Die Vorstellung, dass ein Vollholz-Anleimer am Korpus oder an Möbeltüren vor umfallenden Staubsaugerrohren oder rammenden Bobby-Cars – also vor alltäglichen „Haushaltsunfällen“ – besser schützt, ist weit verbreitet. Und nicht nur in der betrieblichen Praxis wird die Vollholzkante als ein besonderes Qualitätsmerkmal betrachtet. Und: So manche Prüfungskommission für Meister- und Gesellenstücke macht den Vollholz-Anleimer zur Pflicht.
Abgesehen von dem größeren Material- und Zeitaufwand, verglichen mit Furnierkanten, stellt sich aber die Frage, welchen Sinn ein Vollholzanleimer erfüllen soll. Keine Frage, wenn man die Werkstückkante profilieren will, braucht man ihn. Soll aber die Korpus- oder die Türkante einfach nur gebrochen werden, so könnte man präventiv mit dem Vollholzanleimer eine Schutzfunktion verbinden. Wie viel der Vollholzanleimer zum Schutz vor Dellen an der Korpusecke tatsächlich beitragen kann, sollte in der Technikerarbeit von Johannes Dreber und Florian Schürmann herausgefunden werden.
Dafür wählten die Studenten einen einfachen Versuchsaufbau: Ein Fallkörper, ähnlich einem Staubsaugerrohr oder Besenstiel, sollte aus definierten Höhen auf verschiedene Kanten mit und ohne Vollholz-Anleimer fallen, um die Zerstörungen beurteilen und messen zu können.
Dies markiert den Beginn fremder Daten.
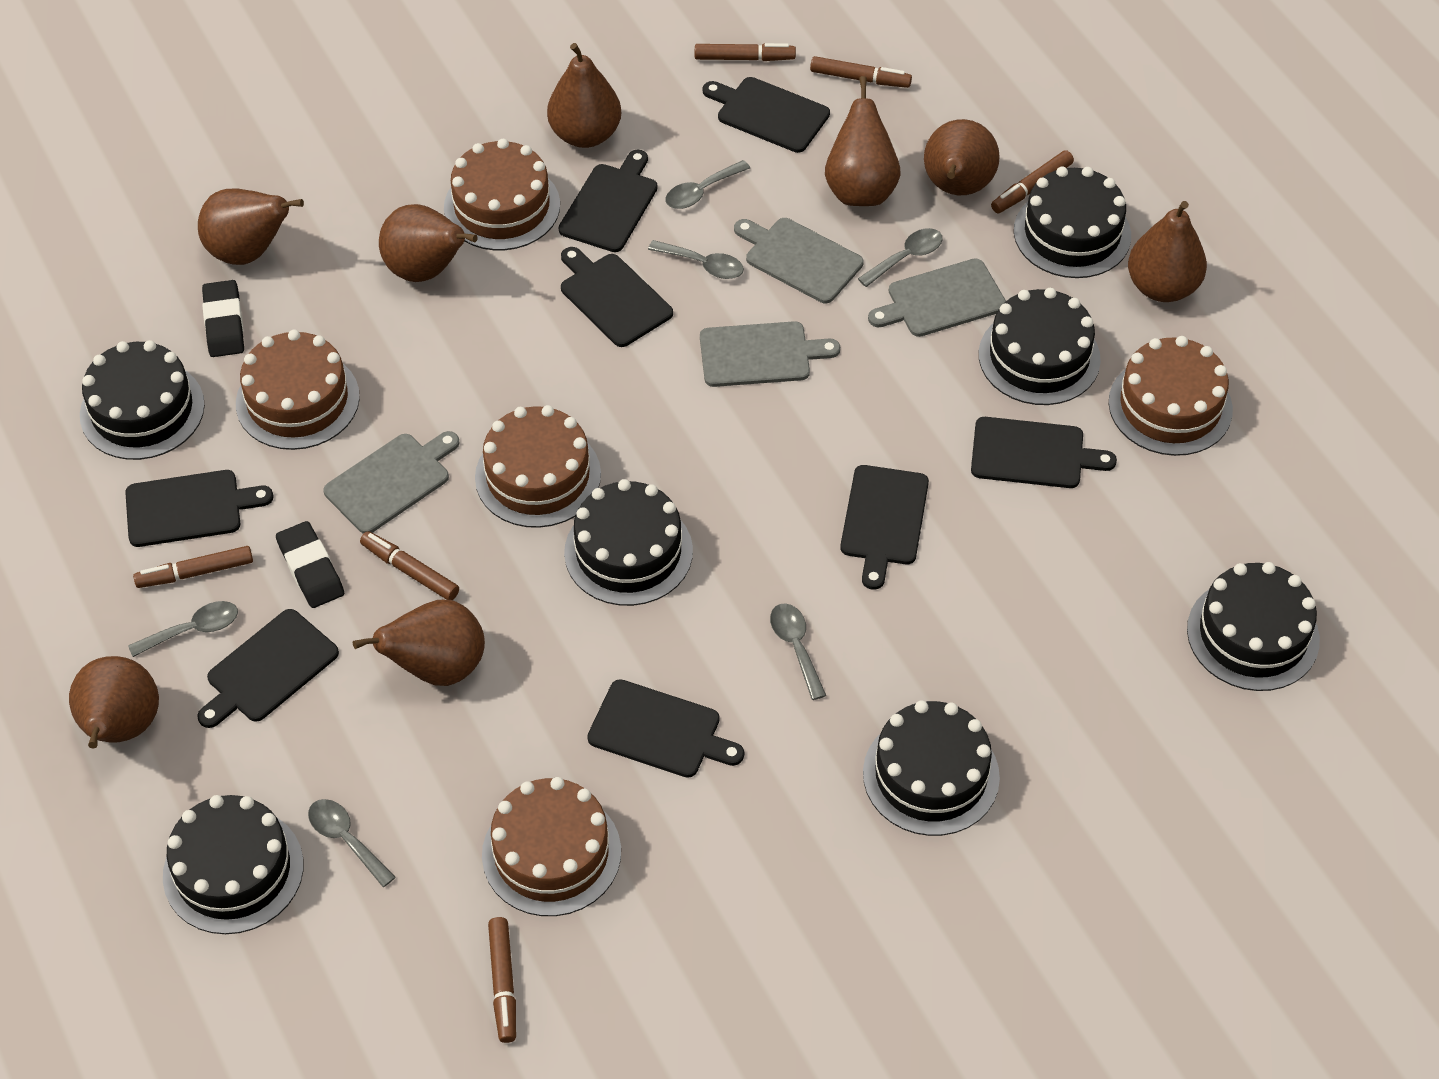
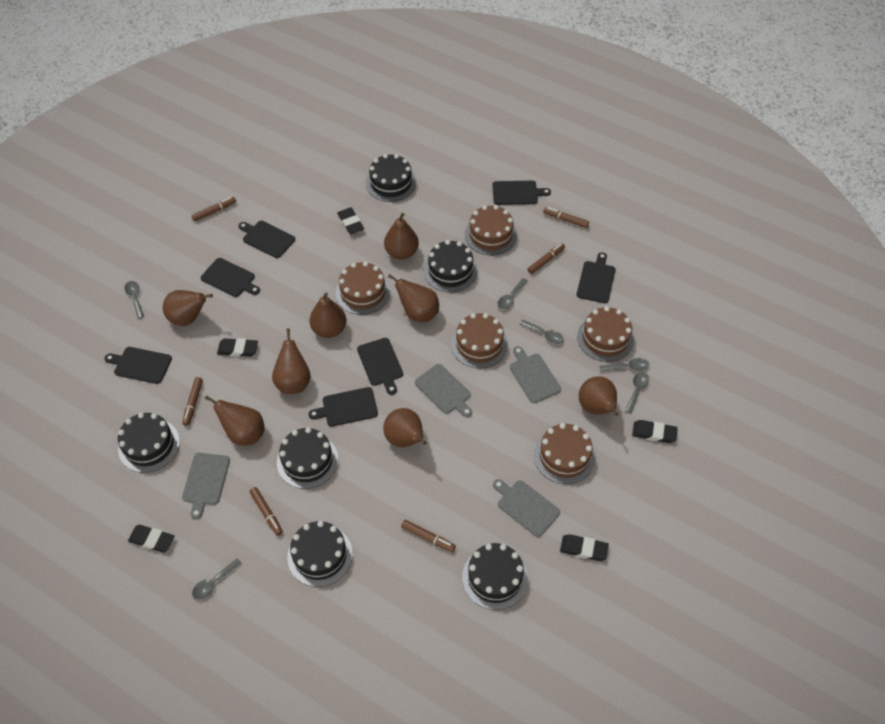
black cake: 7 -> 6
black cutting board: 8 -> 7
black eraser: 2 -> 5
Dazu wurde eine Stahlstange mit einer Masse von 1,15 kg und einem Durchmesser von 15 mm um einen Drehpunkt herum aus den Höhen 20, 75 und 150 mm auf die jeweilige Korpusecke fallen gelassen. Die Dellen, die sich dabei ergaben, wurden begutachtet und gemessen. Das Ergebnis war aufschlussreich: Sowohl bei der Korpus-Konstruktion auf Gehrung, als auch bei der stumpfen Korpusecke hat der Vollholz-Anleimer die Bildung von Dellen und Beulen begünstigt. Anders ausgedrückt: Die furnierte Spanplatte mit Furnierkante statt mit Vollholz-Anleimer, wies deutlich geringere Verformungen auf. Um verlässliche Aussagen treffen zu können, wurden die Tiefen der Dellen mit einem optoelektronischen Werkzeug-Vermessungsgerät ermittelt und in einer Tabelle zusammengefasst: Das Balkendiagramm zeigt, dass eine Kante mit Massivholz-Anleimer eine im Durchschnitt 50-bis 100-prozentige tiefere Delle aufweist, als eine furnierte Kante. Das Fazit der angehenden Techniker: Um eine (kantige!) Korpusecke vor Schäden durch Hausgeräte zu schützen, schadet es eher, Vollholz-Anleimer zu verwenden. Die Konstruktion mit Furnierkante, also mit druckfester, feiner Spanplatten-Deckschicht direkt unter dem Furnier ist erheblich weniger empfindlich. Auch der Vorwand, dass eine einmal entstandene Delle mit einem Vollholz-Anleimer als Untergrund, besser zu reparieren sei, dürfte bei heutigen Reparaturmöglichkeiten sicher der Vergangenheit angehören, meinen Johannes Dreber und Florian Schürmann. So bleibt festzuhalten: Vollholz-Anleimer bei eckigen Korpuskanten lohnen den Aufwand nicht, denn mit einer Furnierkante sind die Schäden durch mechanische Belastung deutlich geringer. Das könnte vielleicht in Zukunft auch die Meisterprüfungs-Kommissionen überzeugen.